Am Montag meldete das Bundesamt für Gesundheit 9751 neue Infektionen
innerhalb von drei Tagen. Vergleiche sind schwierig, zumal an
Wochenenden oft weniger getestet wird. Bei aller Vorsicht und unter
Berücksichtigung der Bevölkerungsgröße war das aber etwa doppelt so

viel wie in Deutschland. Ebenfalls gemessen an der Bevölkerungsgröße

starben in den drei Tagen in der Schweiz vier mal so viele Menschen
im Zusammenhang mit dem Virus wie in Deutschland.

Vielerorts sind Bars, Restaurants und Kinos geöffnet, auf Märkten
herrscht reges Treiben, in Kasinos wird gezockt, in Fitnesscentern
geschwitzt, und Bordelle sind auch geöffnet. Die Bundesregierung hob
die Höchstzahl von 1000 Zuschauern bei Großveranstaltungen am 1.
Oktober auf. Einkaufszentren landauf, landab haben mit dem
Weihnachtsgeschäft begonnen, in einem Fall mit einem Gewinnspiel, bei
dem sich Hunderte dicht gedrängt auf ein paar Lose stürzten.

«Die Schweiz stellt Sparsamkeit über das Leben», titelte die
US-Zeitschrift «Foreign Policy» gerade. Der Autor Joseph de Weck, ein
Schweizer Historiker, ist empört über einen Satz von Finanzminister
Ueli Maurer, der meinte, die Schweiz könne sich keinen zweiten
Lockdown leisten. «Er zeigt, dass es für die Schweiz vollkommen in
Ordnung ist, eine Debatte über eine vermeintliche Güterabwägung
zwischen Gesundheit und Geld zu führen», sagte er dem Sender SRF.
Maurer steht dazu. Im Videointerview auf der Webseite seiner Partei,
der rechten SVP, sagte er am 10. November, Wissenschaftler sähen nur
die Gesundheit, aber man müsse schließlich auch Geld verdienen.

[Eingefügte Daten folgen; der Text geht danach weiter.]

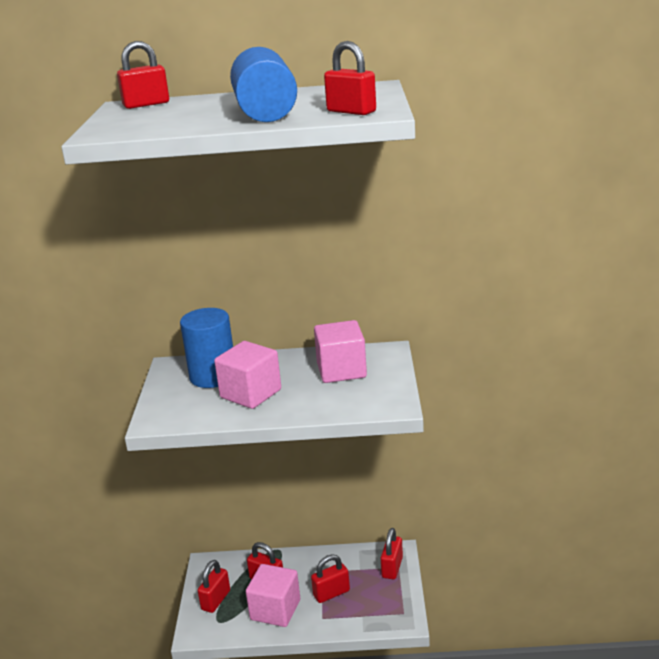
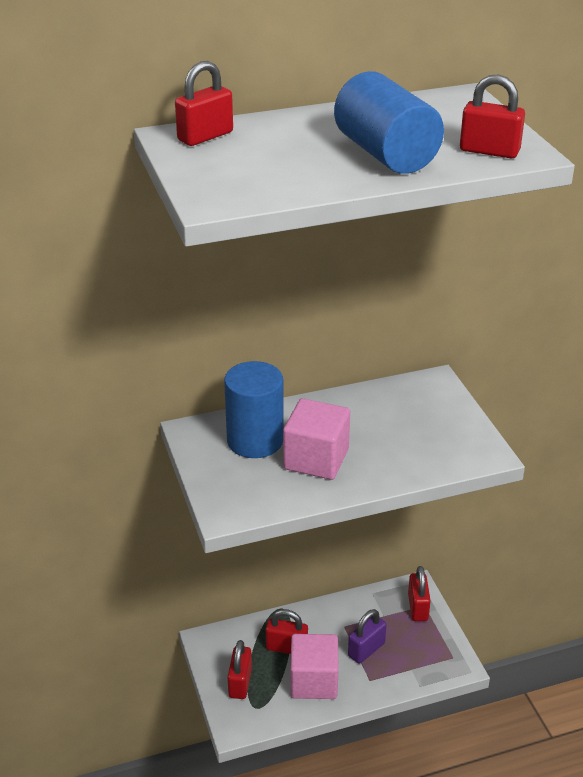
camera: 20 degrees left, 10 degrees up
(331, 593) = (366, 649): red padlock -> purple padlock
(341, 370) = (400, 414): pink cube -> none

Eigentlich müssten die Kantone handeln. Föderalismus ist eine heilige
Kuh in der Schweiz. Die Kantone verteidigen ihre Hoheiten mit Zähnen
und Klauen. Nur zu Beginn der Corona-Pandemie hielten sie sich
zurück. Im Frühjahr übernahm kurz die Bundesregierung das Zepter und

schloss für vier Wochen alle Geschäfte, Clubs und Restaurants. Doch
nach der ersten Entspannung löste der Krisenstab sich im Juni auf und
überließ die Verantwortung wieder den Kantonen. Mit fatalen Folgen.

Im Oktober sind die Infektionszahlen explodiert, trotz wochenlanger
Mahnungen der Wissenschaftler. Dutzende Ökonomen schrieben Anfang
November einen offenen Brief: «So schwer es fällt und so schmerzhaft
es sein wird, die Schweiz braucht einen zweiten Lockdown, gekoppelt
mit umfassenden fiskalischen Unterstützungsmaßnahmen, um weiteren
Schaden durch die Corona-Pandemie abzuwenden.»

Im Kanton Genf geriet die Lage fast außer Kontrolle, mit deutlich
über 1000 Fällen pro 100 000 Einwohner. So schlimm war es in keiner
anderen Region Europas. Anfang November reagierte die
Kantonsregierung mit einem Lockdown: Sämtliche Geschäfte,
Dienstleister und Restaurants wurden geschlossen. Mit dem Ergebnis,
dass die Genfer sich teils noch mehr bewegen, etwa, um im
Nachbarkanton Waadt zum Friseur zu gehen. Viel zu spät zogen auch
andere Kantone die Zügel an. Erst diese Woche schließen auch in der
Stadt Basel Restaurants, Bars, Cafés, Fitnesscenter, Kunsteisbahnen,
Hallenbäder und Kasinos.

Das Bundesamt für Gesundheit bleibt entspannt: «Die Entwicklung
stimmt mich tatsächlich vorsichtig optimistisch, es sieht nach einer
Trendwende aus», sagte die Chefin Anne Lévy dem «Sonntagsblick». Di
e
Sieben-Tage-Inzidenz ist von mehr als 450 pro 100 000 (vom 9. bis 15
November) auf zuletzt rund 350 Neuinfektionen binnen einer Woche
gefallen. Auf 14 Tage berechnet liegt die Schweiz in Westeuropa damit
aber mit an der Spitze, vor Italien, Großbritannien und Frankreich.
Lévy macht daraus: «Wir stehen nicht wesentlich schlechter da als das
europäische Ausland.»

David Nabarro, der Covid-Beauftragte der Weltgesundheitsorganisation
(WHO), die ihren Sitz in Genf hat, kann es nicht glauben. «Es
überrascht mich, dass es nicht als nationaler Notstand behandelt
wird», sagt er den Zeitungen des Medienunternehmens CH-Media.

Doch die «Neue Zürcher Zeitung» zollt der Schweizer Strategie
Respekt: «Kein Lockdown, keine Panik - der Bundesrat behält im
Corona-Stress die Nerven. Das verdient Respekt», schreibt sie in
einem Kommentar. «Wenn der Großteil der Bevölkerung dieselbe
Gelassenheit aufbringt wie der Bundesrat, dann kommt es gut.»